Source records
★ ★ ★ ★ ★

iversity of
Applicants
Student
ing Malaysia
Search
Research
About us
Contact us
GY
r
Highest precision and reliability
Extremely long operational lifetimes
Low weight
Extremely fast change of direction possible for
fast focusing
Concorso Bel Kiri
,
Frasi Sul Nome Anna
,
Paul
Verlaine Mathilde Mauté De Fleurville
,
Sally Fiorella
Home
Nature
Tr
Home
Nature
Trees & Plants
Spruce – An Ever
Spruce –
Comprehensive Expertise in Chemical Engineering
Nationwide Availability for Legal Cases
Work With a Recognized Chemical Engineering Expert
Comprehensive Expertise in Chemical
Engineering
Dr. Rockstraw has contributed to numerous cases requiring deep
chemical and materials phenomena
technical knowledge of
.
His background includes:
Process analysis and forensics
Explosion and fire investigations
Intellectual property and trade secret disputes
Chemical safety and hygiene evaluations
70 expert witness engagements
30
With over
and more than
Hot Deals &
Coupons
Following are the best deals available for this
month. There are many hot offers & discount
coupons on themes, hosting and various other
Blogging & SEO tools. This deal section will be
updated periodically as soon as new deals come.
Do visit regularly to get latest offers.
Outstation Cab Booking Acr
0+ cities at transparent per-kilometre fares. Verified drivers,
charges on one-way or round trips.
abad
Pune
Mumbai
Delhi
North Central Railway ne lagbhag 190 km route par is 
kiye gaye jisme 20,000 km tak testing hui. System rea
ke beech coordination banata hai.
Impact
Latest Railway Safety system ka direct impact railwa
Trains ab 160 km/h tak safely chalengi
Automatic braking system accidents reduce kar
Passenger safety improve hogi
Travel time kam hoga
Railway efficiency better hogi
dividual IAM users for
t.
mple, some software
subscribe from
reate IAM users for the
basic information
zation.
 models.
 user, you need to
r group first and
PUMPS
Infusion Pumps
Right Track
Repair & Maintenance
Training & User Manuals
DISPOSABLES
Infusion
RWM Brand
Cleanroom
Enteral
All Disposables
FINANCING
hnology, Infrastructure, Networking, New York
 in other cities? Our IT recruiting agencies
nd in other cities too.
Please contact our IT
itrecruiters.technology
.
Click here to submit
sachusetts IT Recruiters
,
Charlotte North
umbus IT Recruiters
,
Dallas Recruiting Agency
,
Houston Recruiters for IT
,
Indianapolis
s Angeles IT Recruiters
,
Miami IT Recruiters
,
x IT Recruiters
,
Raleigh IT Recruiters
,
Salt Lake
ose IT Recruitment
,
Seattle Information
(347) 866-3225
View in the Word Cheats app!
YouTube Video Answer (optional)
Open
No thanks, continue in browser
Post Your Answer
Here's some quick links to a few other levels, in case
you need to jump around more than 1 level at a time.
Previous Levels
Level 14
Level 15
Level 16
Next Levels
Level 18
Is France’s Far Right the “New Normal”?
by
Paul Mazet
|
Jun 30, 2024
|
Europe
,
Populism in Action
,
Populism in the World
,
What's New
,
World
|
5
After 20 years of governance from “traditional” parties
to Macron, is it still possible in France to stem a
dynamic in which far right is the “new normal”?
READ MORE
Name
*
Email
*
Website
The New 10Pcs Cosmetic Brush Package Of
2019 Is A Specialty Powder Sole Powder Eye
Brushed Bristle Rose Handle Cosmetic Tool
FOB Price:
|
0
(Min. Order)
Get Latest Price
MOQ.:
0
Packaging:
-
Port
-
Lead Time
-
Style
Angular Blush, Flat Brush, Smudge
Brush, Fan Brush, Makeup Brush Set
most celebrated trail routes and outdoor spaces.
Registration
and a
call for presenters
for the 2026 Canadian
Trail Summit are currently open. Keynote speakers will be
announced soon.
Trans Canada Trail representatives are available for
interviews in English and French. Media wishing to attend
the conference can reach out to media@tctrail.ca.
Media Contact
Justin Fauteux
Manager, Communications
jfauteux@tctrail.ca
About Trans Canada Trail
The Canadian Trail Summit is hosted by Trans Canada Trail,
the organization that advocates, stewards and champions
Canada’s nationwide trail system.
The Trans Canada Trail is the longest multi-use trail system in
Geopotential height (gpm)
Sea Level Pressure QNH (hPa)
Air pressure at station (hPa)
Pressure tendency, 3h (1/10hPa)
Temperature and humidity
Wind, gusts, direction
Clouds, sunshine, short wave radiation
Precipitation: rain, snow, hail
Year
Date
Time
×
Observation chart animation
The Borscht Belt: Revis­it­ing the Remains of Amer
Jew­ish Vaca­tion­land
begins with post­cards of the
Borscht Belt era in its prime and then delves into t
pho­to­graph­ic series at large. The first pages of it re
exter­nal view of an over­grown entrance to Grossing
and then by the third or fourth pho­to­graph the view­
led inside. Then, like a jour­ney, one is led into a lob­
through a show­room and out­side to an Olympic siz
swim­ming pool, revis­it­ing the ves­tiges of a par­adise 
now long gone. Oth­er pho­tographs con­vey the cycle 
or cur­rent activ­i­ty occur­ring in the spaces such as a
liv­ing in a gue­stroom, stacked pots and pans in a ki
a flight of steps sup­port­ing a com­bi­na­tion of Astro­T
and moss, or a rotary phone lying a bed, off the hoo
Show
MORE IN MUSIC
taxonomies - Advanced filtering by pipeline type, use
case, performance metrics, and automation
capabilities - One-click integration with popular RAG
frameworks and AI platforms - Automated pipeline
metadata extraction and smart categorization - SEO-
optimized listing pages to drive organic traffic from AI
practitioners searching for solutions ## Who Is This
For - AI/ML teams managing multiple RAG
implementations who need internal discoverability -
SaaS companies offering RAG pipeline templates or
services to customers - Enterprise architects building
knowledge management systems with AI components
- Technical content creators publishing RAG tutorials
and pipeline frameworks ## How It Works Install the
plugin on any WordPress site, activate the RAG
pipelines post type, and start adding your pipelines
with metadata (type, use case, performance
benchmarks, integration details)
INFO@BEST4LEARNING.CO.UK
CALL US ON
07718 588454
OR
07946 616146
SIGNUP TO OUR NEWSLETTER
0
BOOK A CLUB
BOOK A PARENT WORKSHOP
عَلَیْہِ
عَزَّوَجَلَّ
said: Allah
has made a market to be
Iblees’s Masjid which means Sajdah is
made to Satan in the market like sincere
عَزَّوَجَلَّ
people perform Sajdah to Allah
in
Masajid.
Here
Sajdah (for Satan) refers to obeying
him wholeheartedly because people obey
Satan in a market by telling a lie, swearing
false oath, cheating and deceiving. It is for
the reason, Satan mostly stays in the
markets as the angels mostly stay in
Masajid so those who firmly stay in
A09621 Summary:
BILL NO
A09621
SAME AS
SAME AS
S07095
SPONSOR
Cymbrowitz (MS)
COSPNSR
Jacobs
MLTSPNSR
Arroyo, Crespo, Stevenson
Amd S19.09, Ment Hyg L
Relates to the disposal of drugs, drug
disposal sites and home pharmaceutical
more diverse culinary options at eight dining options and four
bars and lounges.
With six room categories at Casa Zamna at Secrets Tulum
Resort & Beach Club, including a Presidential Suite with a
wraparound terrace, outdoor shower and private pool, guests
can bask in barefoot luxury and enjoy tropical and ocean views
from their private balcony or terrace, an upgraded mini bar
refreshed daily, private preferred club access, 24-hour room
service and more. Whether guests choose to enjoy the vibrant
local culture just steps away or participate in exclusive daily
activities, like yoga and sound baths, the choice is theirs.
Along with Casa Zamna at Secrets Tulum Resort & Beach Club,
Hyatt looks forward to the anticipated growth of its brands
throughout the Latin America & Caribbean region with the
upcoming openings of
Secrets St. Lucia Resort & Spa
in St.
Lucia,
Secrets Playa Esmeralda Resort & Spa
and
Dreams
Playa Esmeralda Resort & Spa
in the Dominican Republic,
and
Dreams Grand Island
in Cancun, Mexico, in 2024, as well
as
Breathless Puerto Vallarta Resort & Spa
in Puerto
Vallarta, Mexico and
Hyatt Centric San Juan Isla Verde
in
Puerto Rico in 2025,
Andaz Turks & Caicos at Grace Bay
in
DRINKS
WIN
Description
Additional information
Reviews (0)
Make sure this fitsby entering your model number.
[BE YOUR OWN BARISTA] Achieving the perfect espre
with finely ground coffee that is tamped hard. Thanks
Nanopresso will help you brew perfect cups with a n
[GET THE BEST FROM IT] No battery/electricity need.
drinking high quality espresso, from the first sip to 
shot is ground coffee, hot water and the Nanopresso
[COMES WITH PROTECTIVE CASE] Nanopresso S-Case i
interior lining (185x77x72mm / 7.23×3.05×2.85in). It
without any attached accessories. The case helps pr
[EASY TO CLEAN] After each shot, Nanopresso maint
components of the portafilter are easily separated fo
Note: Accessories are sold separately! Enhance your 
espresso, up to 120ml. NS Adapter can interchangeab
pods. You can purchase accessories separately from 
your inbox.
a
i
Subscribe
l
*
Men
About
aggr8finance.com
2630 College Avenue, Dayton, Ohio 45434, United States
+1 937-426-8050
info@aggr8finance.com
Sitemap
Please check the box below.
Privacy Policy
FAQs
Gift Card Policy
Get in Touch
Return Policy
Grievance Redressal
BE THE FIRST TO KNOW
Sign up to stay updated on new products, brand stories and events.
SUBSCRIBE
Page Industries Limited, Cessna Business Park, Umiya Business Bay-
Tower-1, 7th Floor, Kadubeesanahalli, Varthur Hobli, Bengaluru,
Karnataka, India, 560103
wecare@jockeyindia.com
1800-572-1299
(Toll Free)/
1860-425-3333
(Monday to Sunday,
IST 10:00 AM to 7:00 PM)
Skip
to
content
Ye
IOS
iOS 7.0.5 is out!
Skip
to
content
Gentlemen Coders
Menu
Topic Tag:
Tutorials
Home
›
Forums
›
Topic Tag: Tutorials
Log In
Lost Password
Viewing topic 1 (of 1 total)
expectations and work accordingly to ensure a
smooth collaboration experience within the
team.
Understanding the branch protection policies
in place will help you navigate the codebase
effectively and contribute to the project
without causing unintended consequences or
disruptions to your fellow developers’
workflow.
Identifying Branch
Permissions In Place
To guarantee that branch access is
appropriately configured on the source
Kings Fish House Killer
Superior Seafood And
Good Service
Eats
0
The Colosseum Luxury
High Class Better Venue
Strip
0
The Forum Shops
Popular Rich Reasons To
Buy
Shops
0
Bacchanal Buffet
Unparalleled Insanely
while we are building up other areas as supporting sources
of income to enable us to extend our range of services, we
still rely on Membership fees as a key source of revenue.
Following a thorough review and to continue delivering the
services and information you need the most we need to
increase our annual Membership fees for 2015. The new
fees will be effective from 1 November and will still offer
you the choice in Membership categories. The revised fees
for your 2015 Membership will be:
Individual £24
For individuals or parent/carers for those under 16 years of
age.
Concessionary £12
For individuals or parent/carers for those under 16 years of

★ ★ ★ ★ ★

Copy the lines of the records word for word, starting at the beginning of the records and ending with the line that contains "Explosion and fire investigations", including both ends.

iversity of
Applicants
Student
ing Malaysia
Search
Research
About us
Contact us
GY
r
Highest precision and reliability
Extremely long operational lifetimes
Low weight
Extremely fast change of direction possible for
fast focusing
Concorso Bel Kiri
,
Frasi Sul Nome Anna
,
Paul
Verlaine Mathilde Mauté De Fleurville
,
Sally Fiorella
Home
Nature
Tr
Home
Nature
Trees & Plants
Spruce – An Ever
Spruce –
Comprehensive Expertise in Chemical Engineering
Nationwide Availability for Legal Cases
Work With a Recognized Chemical Engineering Expert
Comprehensive Expertise in Chemical
Engineering
Dr. Rockstraw has contributed to numerous cases requiring deep
chemical and materials phenomena
technical knowledge of
.
His background includes:
Process analysis and forensics
Explosion and fire investigations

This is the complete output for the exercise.